The Sunshine Vitamin: Are you getting enough?

By on April 7, 2011 under Nutrition, Osteoporosis/Bone Health, Sunshine

Vitamin D, also known as the sunshine vitamin, once linked to only bone diseases such as rickets and osteoporosis is now recognized as a major player in total overall health. Although called a “vitamin”, this important element of health is actually a potent hormone that affects over 2,000 genes and at least 36 organs of the body. We get most of our Vitamin D from sunshine and a smaller amount from foods such as fish, eggs, and fortified dairy products.

We have been trained to either stay out of the sun or cover ourselves with clothing and/or sunscreen. This fear of the sun combined with our spending more time indoors in front of the electronics, has contributed to a widespread deficiency of this essential hormone, even in sunny Florida. And even those who spend uncovered time in the sun can be deficient because as we age, our skin is not as efficient at converting sunshine into vitamin D.

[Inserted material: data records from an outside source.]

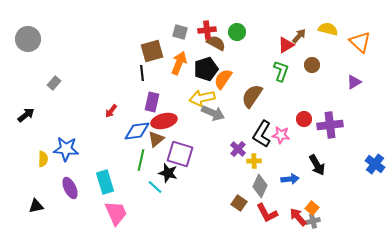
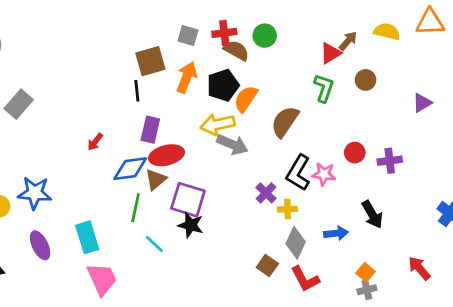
orange triangle: (360, 42) -> (430, 22), moved, turned -45
gray rectangle: (54, 83) -> (19, 104), size x1.5
purple cross: (330, 125) -> (390, 161), size x0.7
black star: (168, 173) -> (191, 225), moved
red arrow: (298, 217) -> (419, 268), moved

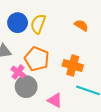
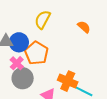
blue circle: (18, 23) -> (19, 42), moved
orange cross: (73, 65) -> (68, 81), moved

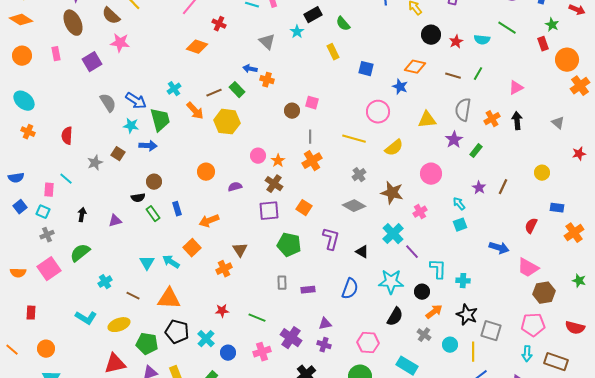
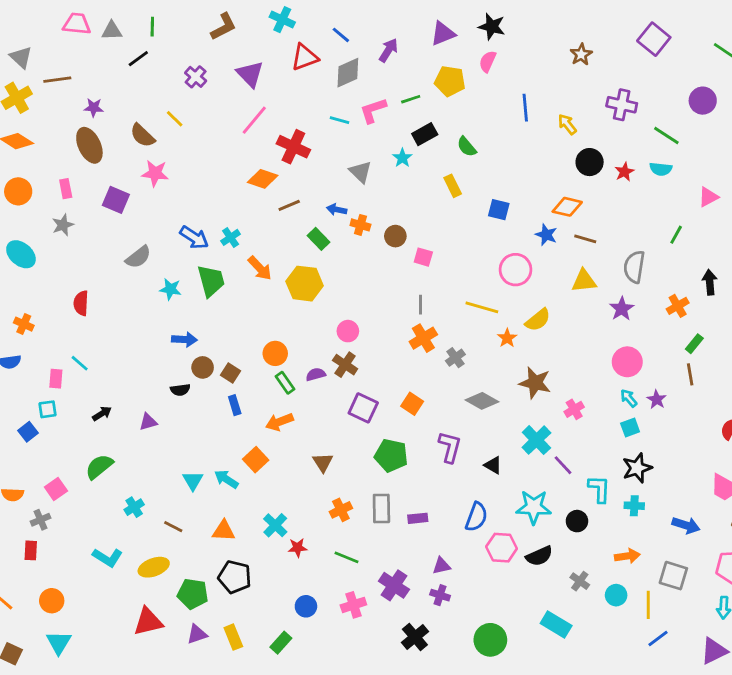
red cross: (219, 24) -> (293, 147), size x1.6
green line: (507, 28) -> (666, 136), moved
purple square: (92, 62) -> (116, 200), turned -36
green line: (478, 74) -> (676, 235), moved
brown line: (453, 76) -> (585, 239), moved
pink triangle: (516, 88) -> (708, 197), moved
brown line: (214, 93) -> (289, 205), moved
blue arrow: (136, 101) -> (194, 237), moved
gray semicircle: (108, 103) -> (138, 257), turned 84
brown circle: (292, 111) -> (395, 236), moved
orange cross: (492, 119) -> (678, 306), moved
orange cross: (28, 132) -> (24, 324), moved
blue arrow: (148, 146) -> (184, 339), moved
green rectangle: (476, 151) -> (694, 344), moved
brown square: (118, 154) -> (231, 373), moved
orange star: (278, 161) -> (507, 338), moved
gray star: (95, 163) -> (63, 225), moved
pink circle: (431, 174) -> (627, 362), moved
gray cross: (359, 175) -> (455, 358), moved
brown cross: (274, 184) -> (345, 365), moved
brown line: (503, 187) -> (690, 374), turned -35
purple star: (479, 188) -> (657, 400), moved
blue square: (20, 207) -> (28, 432), moved
purple square: (269, 211) -> (363, 408), turned 30
cyan square: (43, 212) -> (48, 409), turned -32
green rectangle: (153, 214) -> (285, 383), moved
black arrow: (82, 215) -> (102, 414), turned 48
gray cross: (47, 235) -> (41, 520), moved
blue arrow: (499, 248) -> (686, 525), moved
pink square: (49, 269) -> (56, 489), size x0.7
orange cross: (224, 269) -> (341, 510), moved
gray rectangle: (282, 283) -> (381, 509), size x1.5
orange triangle: (169, 299) -> (224, 531), size x0.7
orange arrow: (434, 312) -> (627, 556), moved, turned 30
black star: (467, 315) -> (637, 468), moved, turned 30
black semicircle: (395, 317) -> (539, 556), turned 36
cyan cross: (206, 339) -> (275, 525), moved
pink hexagon: (368, 343) -> (502, 548), moved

So why is this deficiency important? Vitamin D deficiency has been linked to a myriad of common diseases including obesity, diabetes, hypertension, heart disease, cancer, osteoporosis,  Alzheimer’s Disease, Multiple Sclerosis,  migraines, and more.

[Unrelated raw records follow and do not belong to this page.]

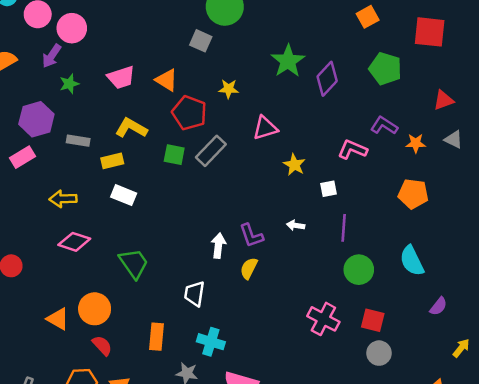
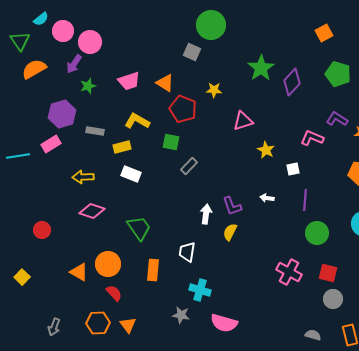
gray rectangle: (211, 151) -> (189, 166), moved, size x0.7
orange rectangle: (157, 337) -> (153, 270), moved

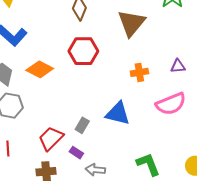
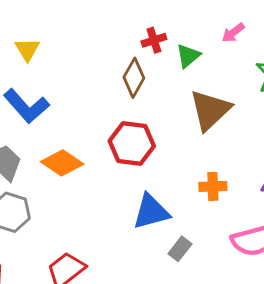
blue triangle: (118, 113) -> (151, 212), moved, turned -36
gray rectangle: (82, 125) -> (180, 249), moved

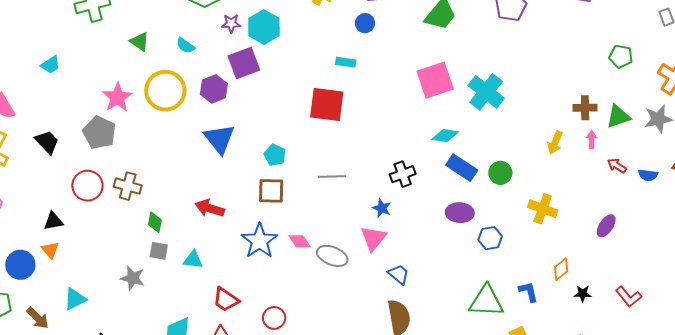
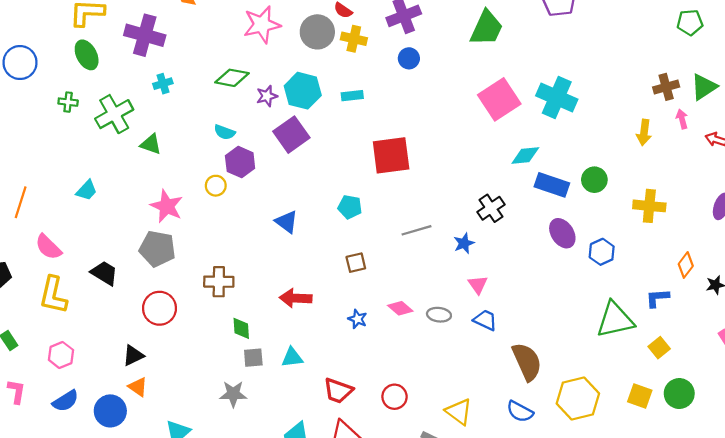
green triangle: (140, 41) -> (151, 144), moved
cyan rectangle: (346, 62) -> (352, 96), moved
purple hexagon: (214, 89) -> (240, 162), moved
yellow circle: (165, 91) -> (216, 186), size x0.5
blue triangle: (219, 139) -> (287, 222), size x0.7
cyan pentagon: (275, 155) -> (350, 207), moved
brown cross: (128, 186) -> (219, 282), moved
brown square: (271, 191) -> (356, 263), size x0.7
blue star: (382, 208) -> (464, 243), moved, turned -30
purple ellipse: (460, 213) -> (562, 233), turned 68
pink triangle: (373, 238) -> (478, 285), size x0.7
blue star: (259, 241) -> (357, 319), size x0.5
gray ellipse: (332, 256) -> (439, 315), size x0.7
blue trapezoid: (399, 274) -> (485, 320), moved
blue L-shape: (529, 292) -> (657, 298), turned -65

So how do you know if you are deficient? You can have your Vitamin D level checked with a simple blood test. Why not just take mega-doses of Vitamin D? Unlike water-soluble vitamins whose excessive amounts can be excreted in the urine, excessive intake of fat-soluble vitamins like Vitamin D can increase to toxic levels. If you are not going to have your level checked, I recommend taking Vitamin D3 2,000 IU daily.